### [Your objective]
Write out each line of the material exactly as given, and drop the images.

### [The data]
____________________

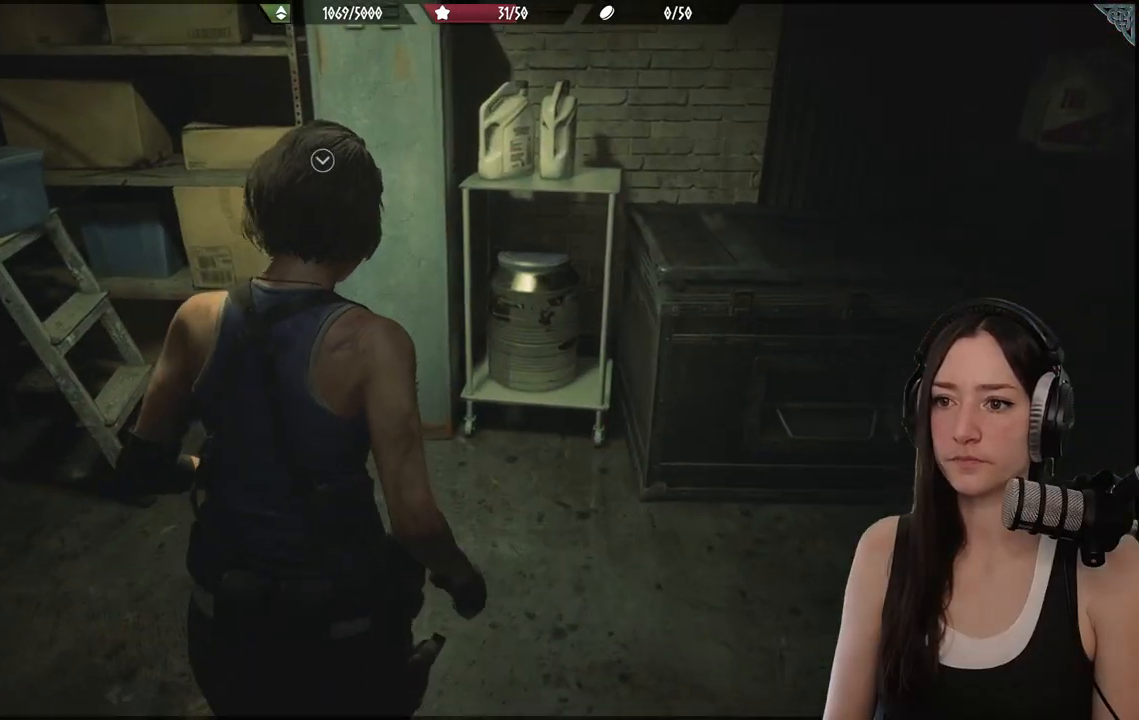
{"buttons": [], "left_stick": "center", "right_stick": "center"}
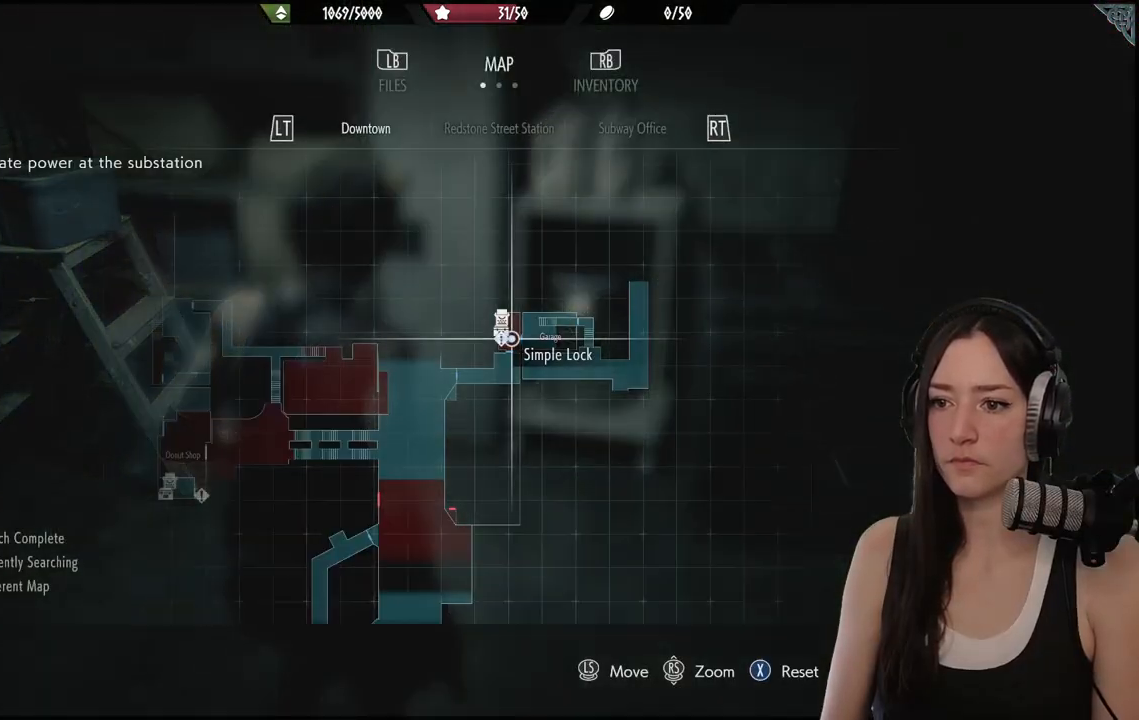
{"buttons": [], "left_stick": "center", "right_stick": "center", "events": []}
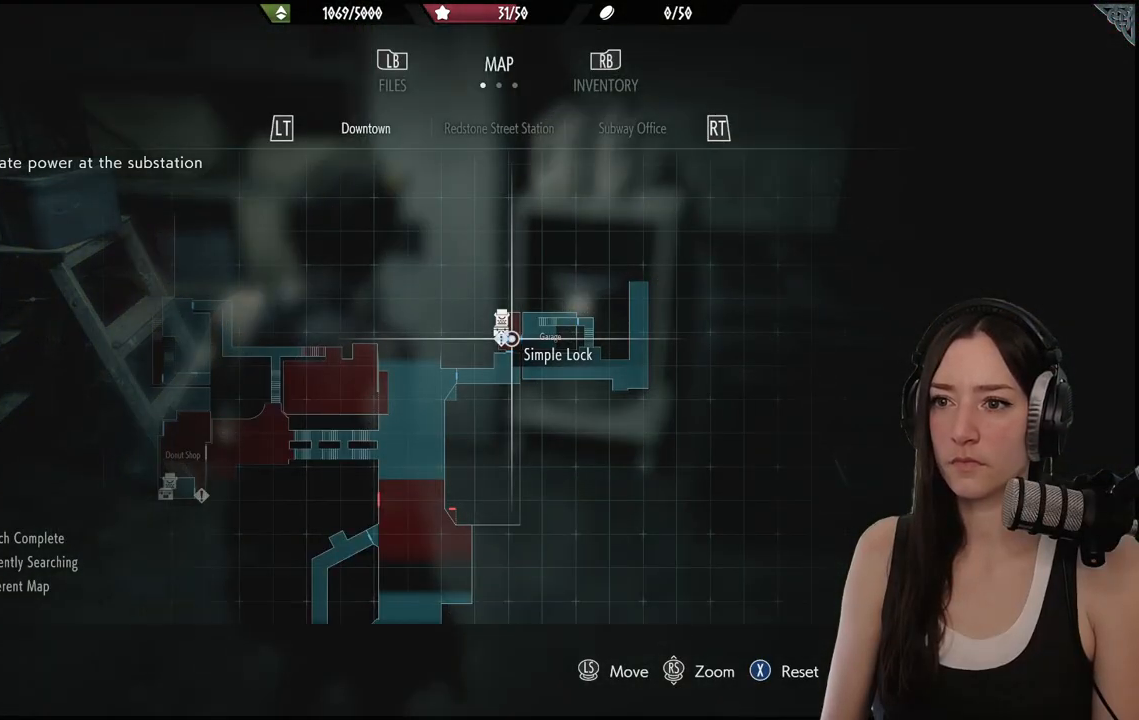
{"buttons": [], "left_stick": "center", "right_stick": "center", "events": [[367, "B", "down"], [500, "B", "up"]]}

____________________

### [Your response]
{"buttons": [], "left_stick": "center", "right_stick": "center"}
{"buttons": [], "left_stick": "center", "right_stick": "center", "events": []}
{"buttons": [], "left_stick": "center", "right_stick": "center", "events": [[367, "B", "down"], [500, "B", "up"]]}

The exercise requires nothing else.